Ignorancia del mundo actual. Las reacciones identitarias no son (o no son solamente) una adhesión visceral a un territorio, a una etnocultura y a una historia. No son un anacronismo histórico, sino la otra cara de la famosa globalización informacional y económica. Con lo bueno y lo malo, ambos procesos son tan ineluctables el uno como el otro. La política debe tratar de regularlos y de establecer una dialéctica positiva entre ellos.

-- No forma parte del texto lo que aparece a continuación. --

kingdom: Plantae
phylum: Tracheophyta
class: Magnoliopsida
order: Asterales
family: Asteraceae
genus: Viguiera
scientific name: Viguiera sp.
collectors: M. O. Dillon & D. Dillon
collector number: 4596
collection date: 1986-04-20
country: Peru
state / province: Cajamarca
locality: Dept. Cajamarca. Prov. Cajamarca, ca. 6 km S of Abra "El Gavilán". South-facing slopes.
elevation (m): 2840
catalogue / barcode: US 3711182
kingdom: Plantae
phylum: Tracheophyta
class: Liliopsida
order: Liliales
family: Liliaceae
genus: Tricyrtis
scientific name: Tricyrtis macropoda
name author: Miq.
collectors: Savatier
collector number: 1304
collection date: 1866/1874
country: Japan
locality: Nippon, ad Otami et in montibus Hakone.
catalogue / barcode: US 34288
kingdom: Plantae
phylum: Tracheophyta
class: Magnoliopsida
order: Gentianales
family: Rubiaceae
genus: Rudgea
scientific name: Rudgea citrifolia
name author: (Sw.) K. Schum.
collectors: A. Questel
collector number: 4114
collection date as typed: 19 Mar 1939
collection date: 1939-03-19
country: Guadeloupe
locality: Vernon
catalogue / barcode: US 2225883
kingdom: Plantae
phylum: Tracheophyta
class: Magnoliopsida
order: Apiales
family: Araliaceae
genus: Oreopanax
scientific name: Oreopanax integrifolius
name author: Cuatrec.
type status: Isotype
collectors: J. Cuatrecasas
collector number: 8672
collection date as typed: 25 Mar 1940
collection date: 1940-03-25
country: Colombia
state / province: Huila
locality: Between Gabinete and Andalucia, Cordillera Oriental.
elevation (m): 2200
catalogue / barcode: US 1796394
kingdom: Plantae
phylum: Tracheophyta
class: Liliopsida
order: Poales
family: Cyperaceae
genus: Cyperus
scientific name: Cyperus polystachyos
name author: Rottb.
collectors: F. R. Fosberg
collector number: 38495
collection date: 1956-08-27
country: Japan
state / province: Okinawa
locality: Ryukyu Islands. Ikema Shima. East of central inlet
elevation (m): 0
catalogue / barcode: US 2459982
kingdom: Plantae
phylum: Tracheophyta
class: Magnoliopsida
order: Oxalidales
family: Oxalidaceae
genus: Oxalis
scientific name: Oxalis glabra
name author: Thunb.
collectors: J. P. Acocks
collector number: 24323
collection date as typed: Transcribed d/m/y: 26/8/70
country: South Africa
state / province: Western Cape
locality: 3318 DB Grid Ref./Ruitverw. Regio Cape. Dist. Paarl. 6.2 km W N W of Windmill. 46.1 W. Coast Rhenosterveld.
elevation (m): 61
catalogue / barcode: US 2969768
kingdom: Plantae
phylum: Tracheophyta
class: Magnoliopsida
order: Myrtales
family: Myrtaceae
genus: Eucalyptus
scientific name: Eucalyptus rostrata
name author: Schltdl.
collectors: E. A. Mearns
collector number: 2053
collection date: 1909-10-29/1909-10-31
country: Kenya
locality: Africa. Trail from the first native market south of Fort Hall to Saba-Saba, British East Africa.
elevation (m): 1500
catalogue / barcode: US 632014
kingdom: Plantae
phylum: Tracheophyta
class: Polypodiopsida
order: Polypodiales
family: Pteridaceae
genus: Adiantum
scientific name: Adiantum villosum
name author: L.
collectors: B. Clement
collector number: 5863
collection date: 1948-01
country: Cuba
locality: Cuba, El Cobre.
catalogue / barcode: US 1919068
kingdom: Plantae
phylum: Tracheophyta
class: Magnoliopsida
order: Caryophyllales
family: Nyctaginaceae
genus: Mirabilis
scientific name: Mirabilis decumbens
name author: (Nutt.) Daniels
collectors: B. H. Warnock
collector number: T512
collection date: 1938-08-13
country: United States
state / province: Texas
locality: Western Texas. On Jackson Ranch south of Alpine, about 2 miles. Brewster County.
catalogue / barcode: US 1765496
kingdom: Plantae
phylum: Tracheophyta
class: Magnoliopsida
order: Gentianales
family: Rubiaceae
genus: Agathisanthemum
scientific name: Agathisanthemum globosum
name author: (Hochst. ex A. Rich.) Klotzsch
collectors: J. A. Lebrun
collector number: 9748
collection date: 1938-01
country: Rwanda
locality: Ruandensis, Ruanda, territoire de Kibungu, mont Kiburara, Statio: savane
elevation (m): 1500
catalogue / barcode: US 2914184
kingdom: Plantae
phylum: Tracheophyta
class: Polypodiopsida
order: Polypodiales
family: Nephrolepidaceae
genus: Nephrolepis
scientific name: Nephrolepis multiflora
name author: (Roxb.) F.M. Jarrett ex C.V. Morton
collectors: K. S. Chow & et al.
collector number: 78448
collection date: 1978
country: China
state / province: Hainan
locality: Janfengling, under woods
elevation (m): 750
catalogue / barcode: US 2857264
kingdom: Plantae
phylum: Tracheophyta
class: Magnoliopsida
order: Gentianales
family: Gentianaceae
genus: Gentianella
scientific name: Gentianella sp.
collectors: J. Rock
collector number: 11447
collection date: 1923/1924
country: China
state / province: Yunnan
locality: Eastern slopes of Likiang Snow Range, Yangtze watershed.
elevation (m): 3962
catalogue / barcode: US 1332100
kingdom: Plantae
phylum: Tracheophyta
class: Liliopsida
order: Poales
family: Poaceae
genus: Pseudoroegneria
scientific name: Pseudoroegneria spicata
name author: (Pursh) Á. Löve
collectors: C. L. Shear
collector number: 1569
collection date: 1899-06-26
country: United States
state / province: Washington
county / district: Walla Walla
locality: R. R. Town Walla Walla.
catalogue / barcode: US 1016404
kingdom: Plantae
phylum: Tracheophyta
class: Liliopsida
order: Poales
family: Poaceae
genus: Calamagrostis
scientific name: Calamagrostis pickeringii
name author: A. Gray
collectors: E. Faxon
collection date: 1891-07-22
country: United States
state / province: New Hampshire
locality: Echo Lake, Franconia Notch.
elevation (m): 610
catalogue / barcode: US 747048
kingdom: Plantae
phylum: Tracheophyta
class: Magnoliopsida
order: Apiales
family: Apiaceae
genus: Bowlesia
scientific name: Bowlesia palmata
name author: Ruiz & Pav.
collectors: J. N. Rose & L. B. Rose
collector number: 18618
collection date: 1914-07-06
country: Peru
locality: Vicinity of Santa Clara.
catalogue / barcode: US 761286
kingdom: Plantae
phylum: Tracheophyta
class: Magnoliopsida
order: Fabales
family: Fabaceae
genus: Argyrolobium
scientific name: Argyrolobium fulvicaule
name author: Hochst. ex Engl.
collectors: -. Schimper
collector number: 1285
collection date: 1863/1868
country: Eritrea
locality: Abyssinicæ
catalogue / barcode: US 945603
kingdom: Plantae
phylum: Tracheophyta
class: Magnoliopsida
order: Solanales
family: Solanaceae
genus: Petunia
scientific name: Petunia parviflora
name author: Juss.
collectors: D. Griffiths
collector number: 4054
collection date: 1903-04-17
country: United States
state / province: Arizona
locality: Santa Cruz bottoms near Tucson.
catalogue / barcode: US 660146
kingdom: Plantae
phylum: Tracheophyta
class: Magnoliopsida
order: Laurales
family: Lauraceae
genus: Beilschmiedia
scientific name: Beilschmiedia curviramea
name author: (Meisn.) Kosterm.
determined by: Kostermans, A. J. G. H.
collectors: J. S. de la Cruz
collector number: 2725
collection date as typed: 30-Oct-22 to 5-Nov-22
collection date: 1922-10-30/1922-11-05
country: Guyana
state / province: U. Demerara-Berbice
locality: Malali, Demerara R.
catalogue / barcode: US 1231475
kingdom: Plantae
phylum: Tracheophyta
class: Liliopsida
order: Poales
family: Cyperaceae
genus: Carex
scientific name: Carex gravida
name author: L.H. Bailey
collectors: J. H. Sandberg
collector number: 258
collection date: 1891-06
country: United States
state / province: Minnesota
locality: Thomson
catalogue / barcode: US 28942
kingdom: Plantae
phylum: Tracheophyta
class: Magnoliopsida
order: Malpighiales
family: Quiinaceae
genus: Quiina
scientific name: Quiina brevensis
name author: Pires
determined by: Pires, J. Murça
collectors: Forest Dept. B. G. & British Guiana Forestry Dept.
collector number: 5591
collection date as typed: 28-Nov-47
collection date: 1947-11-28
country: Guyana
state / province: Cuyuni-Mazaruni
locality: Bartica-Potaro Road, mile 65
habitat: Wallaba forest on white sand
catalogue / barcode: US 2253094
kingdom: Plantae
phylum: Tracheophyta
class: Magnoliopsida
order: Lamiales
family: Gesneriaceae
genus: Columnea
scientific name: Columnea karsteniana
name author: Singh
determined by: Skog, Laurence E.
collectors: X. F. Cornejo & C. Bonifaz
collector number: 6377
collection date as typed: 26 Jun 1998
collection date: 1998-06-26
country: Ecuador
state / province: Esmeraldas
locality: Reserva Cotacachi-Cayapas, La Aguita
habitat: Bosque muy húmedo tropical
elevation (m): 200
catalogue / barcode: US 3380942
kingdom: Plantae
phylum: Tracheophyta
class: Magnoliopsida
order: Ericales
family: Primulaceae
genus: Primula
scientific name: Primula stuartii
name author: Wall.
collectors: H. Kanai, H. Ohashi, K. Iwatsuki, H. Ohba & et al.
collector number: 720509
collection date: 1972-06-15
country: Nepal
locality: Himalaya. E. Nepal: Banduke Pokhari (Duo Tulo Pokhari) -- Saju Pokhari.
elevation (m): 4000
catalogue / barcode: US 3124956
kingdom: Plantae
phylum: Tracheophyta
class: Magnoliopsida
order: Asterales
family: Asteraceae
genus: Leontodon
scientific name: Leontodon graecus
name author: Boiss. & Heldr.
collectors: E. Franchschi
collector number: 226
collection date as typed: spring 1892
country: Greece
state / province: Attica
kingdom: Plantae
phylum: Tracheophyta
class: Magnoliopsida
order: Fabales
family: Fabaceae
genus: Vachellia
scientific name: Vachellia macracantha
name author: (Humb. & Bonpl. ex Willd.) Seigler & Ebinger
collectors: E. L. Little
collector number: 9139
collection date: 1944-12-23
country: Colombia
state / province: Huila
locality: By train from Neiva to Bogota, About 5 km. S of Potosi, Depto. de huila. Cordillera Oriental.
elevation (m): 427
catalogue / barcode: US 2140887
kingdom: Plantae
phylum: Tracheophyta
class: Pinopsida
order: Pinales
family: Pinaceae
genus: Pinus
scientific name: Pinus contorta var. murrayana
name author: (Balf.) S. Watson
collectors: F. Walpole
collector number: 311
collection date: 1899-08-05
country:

Ignorancia del demonio, de la especificidad del mal. La política trata sobre todo del mal: conflictos, problemas, catástrofes, demandas insatisfechas, injusticias, privilegios, violencia... A veces puede apoyarse en dinámicas positivas, otras debe escoger el mal menor. La globalización provoca fracturas insoportables a nivel mundial, en cada país, en cada ciudad. Pero también multiplica los intercambios y las oportunidades. Las reacciones identitarias pueden ser excluyentes, inmovilistas, agresivas, fundamentalistas. Pero también pueden servir a reconstruir la cohesión social y a promocionar las comunidades territoriales. Una política flexible y creativa debería optimizar los aspectos constructivos de ambas dinámicas para reducir las dimensiones disgregadoras,que ambas también poseen.
Y finalmente, ignorancia de la carne. O de la importancia de las pasiones, del deseo y de los sentimientos también en política. Las personas y los grupos no se mueven sólo por intereses, como en general piensa la derecha, o por necesidades, como tradicionalmente ha pensado la izquierda. Para bien y para mal, actúan otras motivaciones, complejas y contradictorias: el afán de poder y la predisposición a servir, el deseo de acumular, riqueza y el sentimiento de solidaridad, la aspiración a ser aceptado y reconocido y la pulsión xenófoba, la emoción de compartir un proyecto y la huida hacia adelante individualista y del todo vale.
La pasión por sentirse miembro de un grupo, de afirmar su identidad y de participar en sus destinos es fuerte. Pero también puede serlo la pasión democrática y humanitaria (en todas las encuestas europeas,. los valores solidarios y tolerantes aparecen predominantes entre los jóvenes). Ambas pasiones, la identitaria o comunitaria y la humanitaria o igualitaria, enlazadas por la pasión por la libertad, pueden complementarse y no oponerse. Porque ambas expresan la lucha contra la muerte que distingue a la humanidad.
¿Cómo la política puede organizar positivamente tantas dinámicas y presiones contradictorias? ¿Cómo dar una respuesta simple -como se requiere en política y en casi todo- a una problemática tan compleja? Supongo que hay muchas respuestas posibles y necesarias. Permítanme, para terminar, apuntar una: los Estados, cuanto más plurinacionales, mejor. Son una mejor garantía para los derechos de todos y de cada uno. Mejor Yugoslavia que lo que hay ahora. Mejor la Unión Soviética que Rusia y el resto. Mejor Estados Unidos que Tejas y 50 más, etcétera. Mejor la Unión Europea que los Estados-naciones responsables de dos guerras mundiales. Y mejor y necesaria una España democrática y plural que contribuya a evitar el desarrollo de semillas totalitarias o fundamentalistas presentes casi siempre en los nacionalismos. Pero los Estados plurinacionales (España hoy, Europa mañana) no serán viables, no evitarán la disgregación, si no reconocen la realidad de las naciones o pueblos que los integran, su identidad y su voluntad de realizar proyectos colectivos. Es decir, de tener poder político. Es su seguro de existencia y pervivencia. Aceptar este derecho al poder político es reconocer el derecho a la autodeterminación de los pueblos de España, la necesidad de los referendos para que avance la Unión Europea y el desarrollo del famoso principio de subsidiaridad en todo y para todos.